• **Отрывок для чтения**
——————
В последний день февраля 1784 года де Сада перевели в Бастилию и поместили в камеру, которая находилась на втором этаже башни, по иронии судьбы называвшейся "Свобода". Строгость тюремных правил, видимо, по ходатайству семьи, для него была несколько смягчена. После многочисленных просьб маркизу разрешили проводить по утрам один час на крыше; через полтора месяца пребывания в тюрьме ему дозволили пользоваться за завтраком и обедом ножом, который он потом должен был отдавать тюремщику. От малоподвижности маркиз растолстел, стал страдать глазами… Тяжелее всего ему было подчиняться стражникам, которые были для него воплощением "торжествующей глупости". Заключение повлияло и на умственные способности де Сада. Постоянное возбуждение, в котором он находился, быстро вело его к сумасшествию, которое началось еще в Венсене. С маниакальной страстью маркиз стал предаваться мистическим вычислениям и комбинациям, по складам читал все письма, которые ему приходили, и в количестве букв и слогов старался отыскать тайну своего будущего.
В июле 1789 года парижане готовились к штурму Бастилии. Маркиз де Сад из окна своей камеры криками подбадривал их и призывал к более активным действиям. Его срочно перевели в Шаратон — приют для душевнобольных, куда помещали и "государственных сумасшедших", которым приписывали умственное расстройство только за то, что они своим поведением беспокоили власти. Но маркиз де Сад первое время был даже доволен своим пребыванием в больнице, надеясь, что пробудет здесь недолго.
Новые власти отменили королевские указы, и в неразберихе того времени де Сад действительно вскоре вышел из Шаратона раздраженным и ожесточенным вольнолюбием: старый режим покарал его, и он объявил себя врагом его. Однако он и здесь остался верен себе: с увлечением кинувшись в водоворот революции, он в одном из своих трактатов, например, с политической точки зрения давал обоснование… кровосмешению: "Опасен ли инцест? Без всякого сомнения, нет; он расширяет семейные связи и, следовательно, делает любовь граждан к родине более активной".
——————
[Фрагменты набора данных]
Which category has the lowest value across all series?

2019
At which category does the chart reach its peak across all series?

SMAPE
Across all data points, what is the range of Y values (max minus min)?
——————
• **Примените прочитанное**
• 1. Ответьте по отрывку о маркизе де Саде:
(а) Как называлась башня Бастилии, где находилась камера маркиза?
(б) Куда перевели де Сада в июле 1789 года?
(в) Кем объявил себя де Сад после выхода на свободу?
• 2. Объясните в одном–трех предложениях, почему, согласно трактату, который цитирует отрывок о маркизе де Саде, кровосмешение не опасно.
• 3. Продолжите отрывок о маркизе де Саде, начав сразу после цитаты из его трактата.
Эти данные никак не связаны с отрывком о маркизе де Саде.

• **Ответы к заданиям**
• 1.
(а) Башня называлась «Свобода».
(б) Его перевели в Шаратон, приют для душевнобольных.
(в) Он объявил себя врагом старого режима.

• 2. По словам де Сада, кровосмешение расширяет семейные связи. Поэтому оно делает любовь граждан к родине более активной.

• 3.
Маркиз не скрывал своего презрения к якобинцам, но был за конституцию, которая охраняла бы права: "Я желаю, чтобы дворянству был возвращен его блеск, ибо утрата этого блеска ничего хорошего не даст. Я желаю, чтобы во главе нации стоял король". Поэтому нет ничего удивительного, что он снова угодил за решетку. Имя де Сада попало в список претендентов на гильотину, но его переводили из тюрьмы в тюрьму, и он избежал столь страшной участи. Потом произошел термидорианский переворот, и де Сад снова оказался на свободе. Однако в августе 1800 года полиция конфисковала за порнографию его роман "Преуспеяние порока", но это не стало для маркиза предостережением: следующей весной его вновь арестовали, обвинив в сочинительстве безнравственных произведений. После пребывания в нескольких тюрьмах в конце апреля 1803 года де Сад снова оказался в Шаратоне — будто бы за пасквиль, направленный против Жозефины Богарне (первой жены Наполеона Бонапарта) и ее подруг.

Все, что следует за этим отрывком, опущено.